◆ **Görev**
Aşağıdaki okuma metnine dayanarak şu soruları yanıtlayın:
1. "Taabbud" kelimesi ne anlama gelir?
2. "Yaratmak (halk)" kelimesinin ikinci anlamı olarak hangi karşılıklar sıralanır?
3. El-Haccac söz verdiği şeyler için ne söylemiştir?

◆ **Okuma metni**
####################

Tarafe der ki: "Ön ayağını attığı yere arka ayağını attı, peş peşe gidip gelinen bir yol üstünde."

 

İbadet itaat, taabbud de kendini ibadete vermek ve ibadet için çekilmek, birisini abd edinmek de onu köle edinmek, demektir.

 

"Sizi de ... yaratan" Şanı Yüce Allah, diğer sıfatları arasından onları yaratmış olduğunu özellikle zikretmektedir. Çünkü Araplar Yüce Allah'ın kendilerini yarattığını kabul ediyorlardı. Bunu onlara karşı bir delil olmak ve ibadet etmemelerine karşılık da onları azarlamak için zikretmiştir. Bununla üzerlerindeki nimetini hatırlatmak istediği de söylenmiştir.

 

Asıl itibariyle "yaratmak (halk)" iki şekilde olur: Birincisi; takdir etmektir. Mesela: Eğer bir hayvan derisini kesip parçalamadan önce, gerekli şekilde ölçüp tasarlanmış ise, kişi:"Deriyi su kırbası olmak üzere halkettim" der. Şair der ki:

 

"Sen takdir ettin mi hemen onu yaparsın Kimisi ise, takdir eder daha sonra hiç yapmaz."

el-Haccac da şöyle demiştir: Ben neyi takdir ettimse, (halaktu) mutlaka onu kesinlikle sonuca ulaştırdım. Neye söz verdimse de mutlaka onu yerine getirdim.

 

İkincisi: varetmek, meydana getirmek, icad etmek ve yoktan varetmek.

Yüce Allah da şöyle buyurmaktadır: "Ve yalan halkediyorsunuz. (Olmayan birşeyi uyduruyorsunuz)" (el-Ankebut, 17)

 

" ... Sizden öncekileri de.." Kendilerinin Allah tarafından yaratıldıklarını kabul ettiklerine göre, başkalarının da o Allah tarafından yaratıldığını kabul ediyorlar demektir. (O halde bunu da ayrıca söylemenin anlamı nedir?) diye bir soru sorulursa, şu şekilde cevap verilir: Böyle bir ifade verilen öğüdün daha beliğ ve etkileyici olması için dikkat çekmek ve hatırlatmak içindir. Yüce Allah, onlara kendilerinden öncekileri hatırlattı. Böylelikle kendilerinden öncekilerini öldürenin aynı şekilde Allah olduğunu bilsinler ve kendilerini de yarattığı gibi öldüreceğini arılasınlar. Kendilerinden önce geçip gidenlerin ne şekilde oldukları ve helak olanların ne sebeplerden dolayı helak edildikleri üzerinde düşünsünler, onların da imtihan edildikleri gibi kendilerinin de imtihan edilmekte olduklarını bilsinler. Doğrusunu en iyi bilen Allah'tır.

####################

◆ **Verilen kayıtlar**

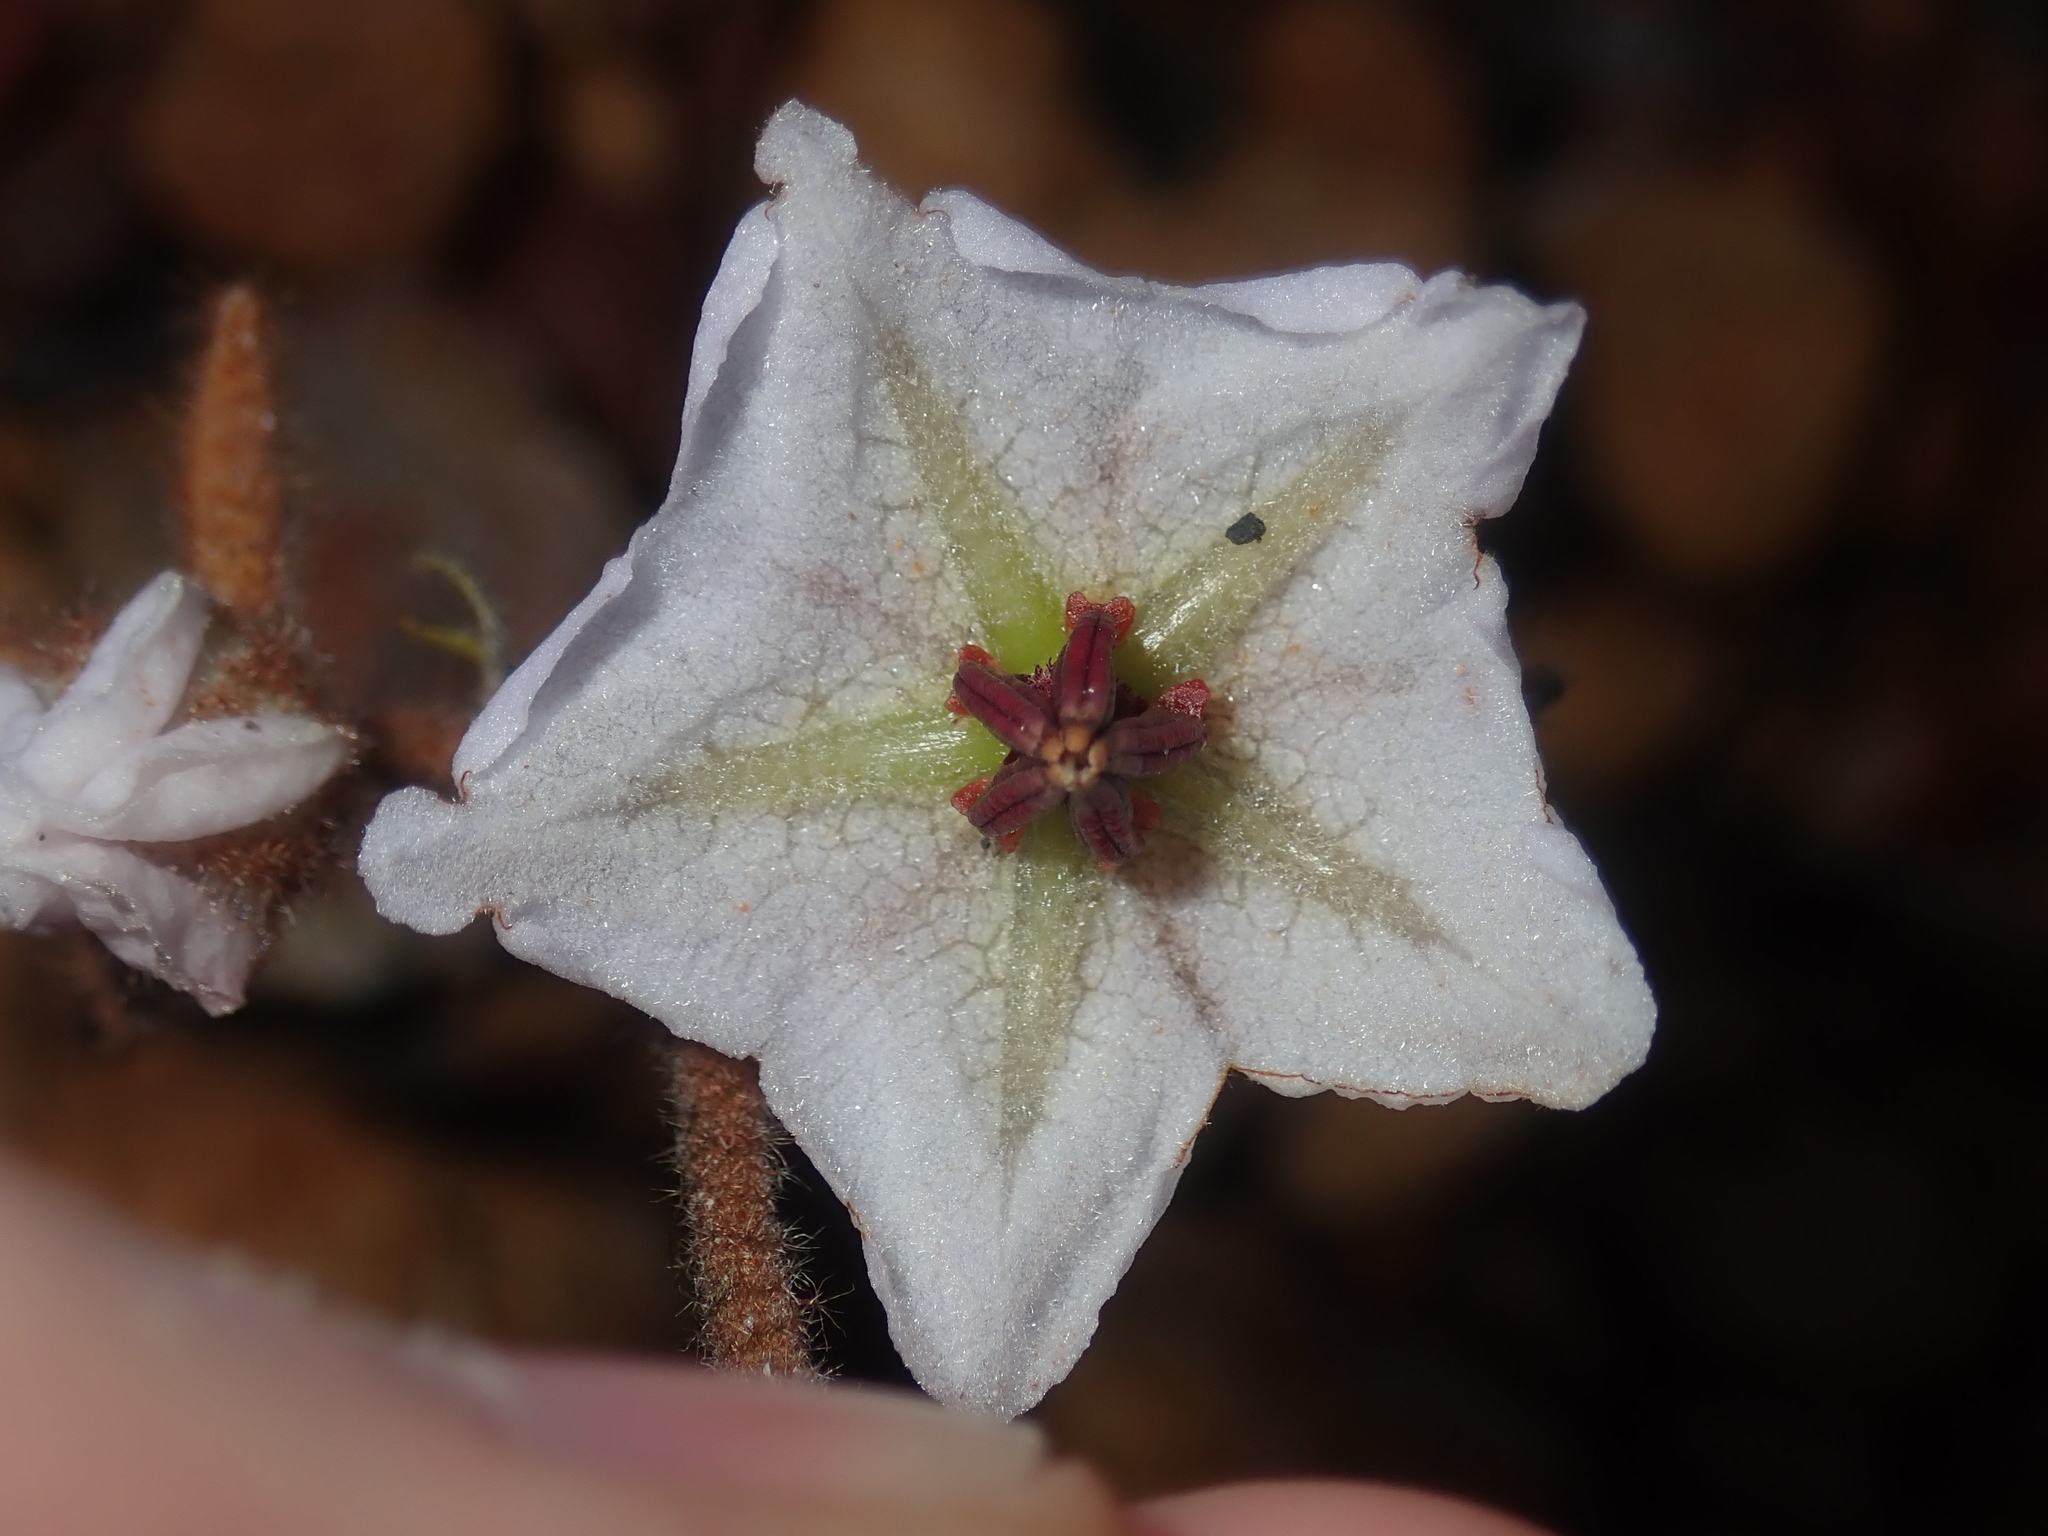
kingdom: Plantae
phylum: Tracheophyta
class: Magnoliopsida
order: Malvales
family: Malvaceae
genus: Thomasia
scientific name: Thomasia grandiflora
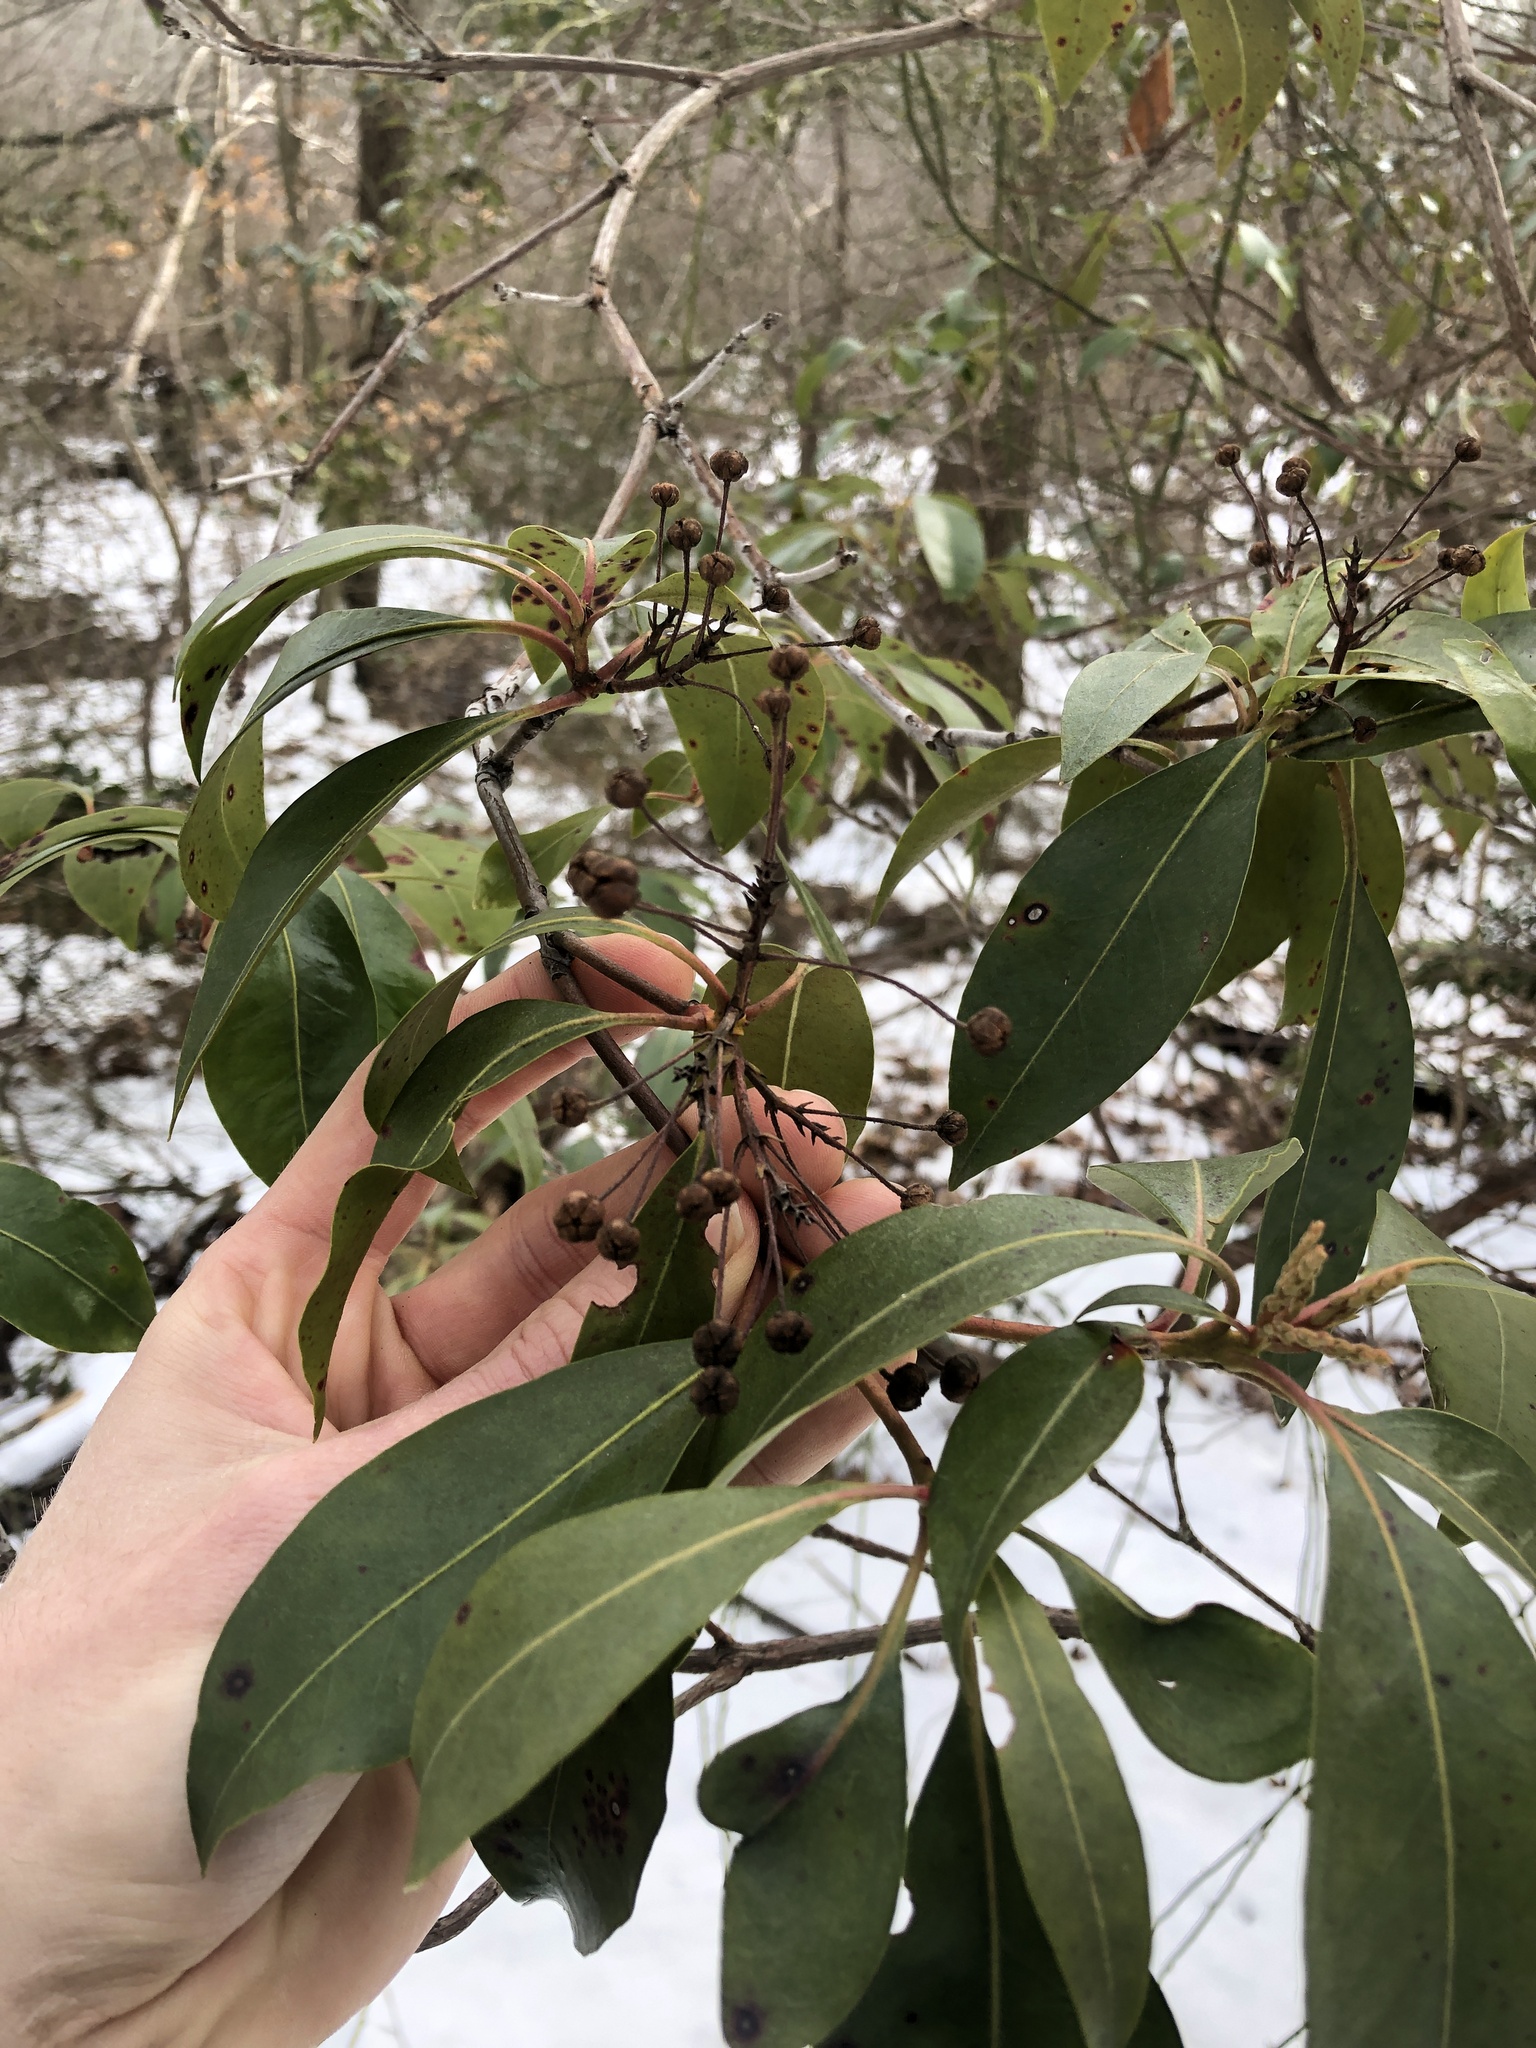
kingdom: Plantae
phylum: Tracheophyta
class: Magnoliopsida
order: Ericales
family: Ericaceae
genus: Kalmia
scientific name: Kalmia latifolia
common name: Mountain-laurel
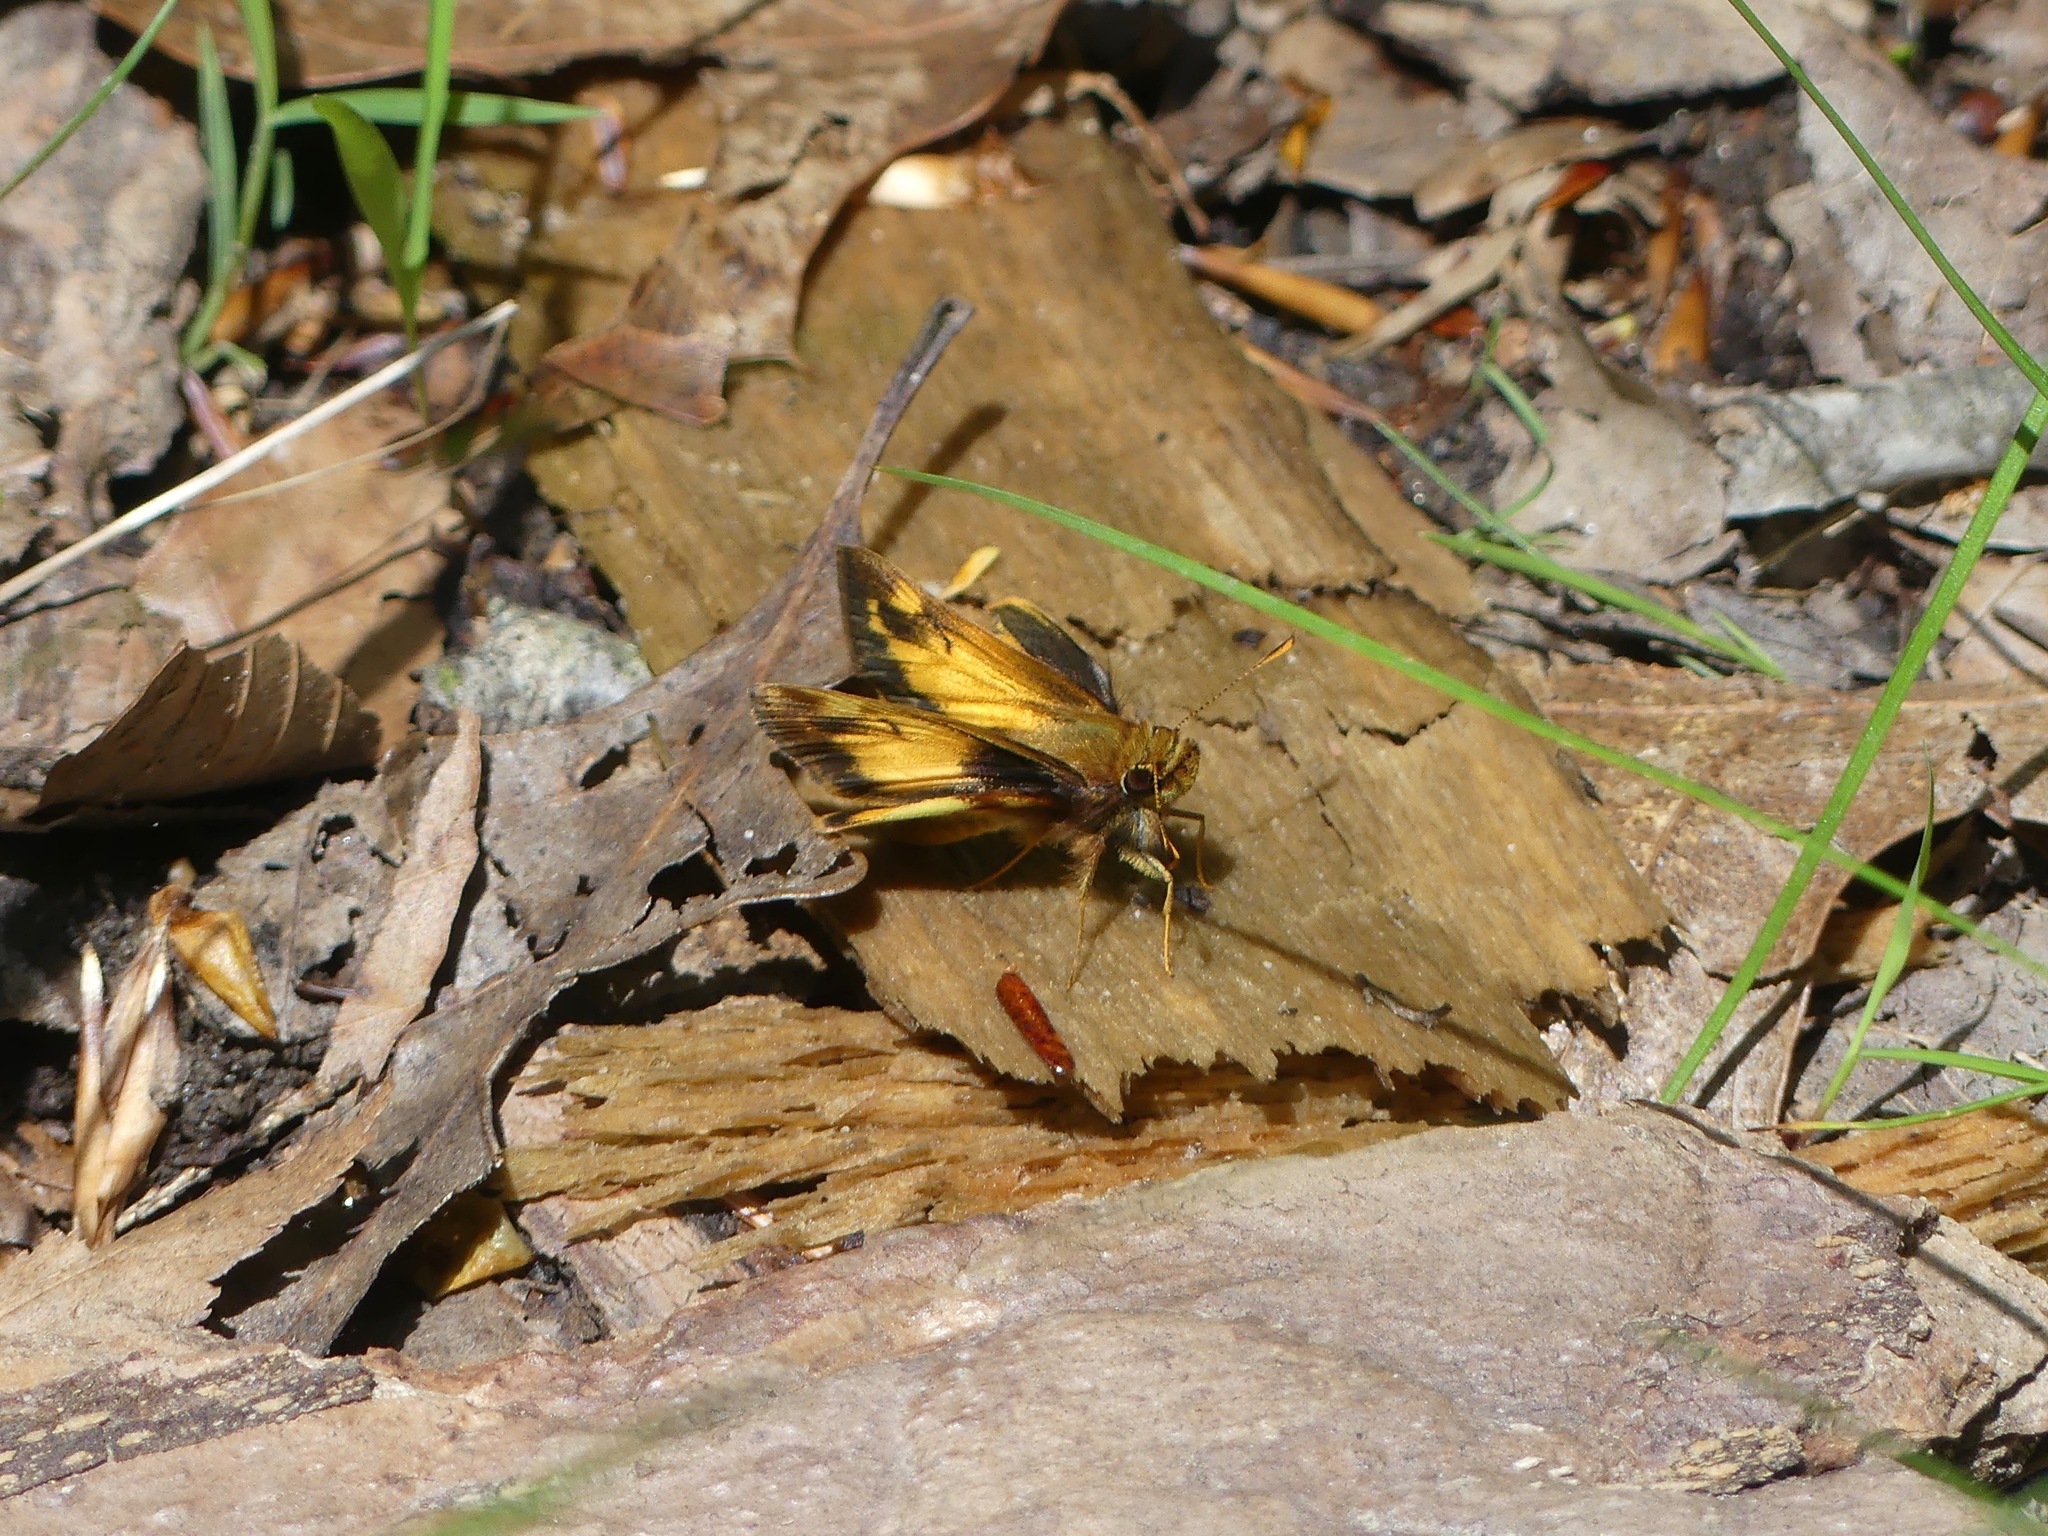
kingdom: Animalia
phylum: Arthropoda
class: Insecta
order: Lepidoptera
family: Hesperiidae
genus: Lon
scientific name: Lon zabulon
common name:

####################

◆ **Çözüm**
1. "Taabbud", kendini ibadete vermek ve ibadet için çekilmek demektir.
2. İkinci anlam olarak varetmek, meydana getirmek, icad etmek ve yoktan varetmek sıralanır.
3. El-Haccac, neye söz verdiyse onu mutlaka yerine getirdiğini söylemiştir.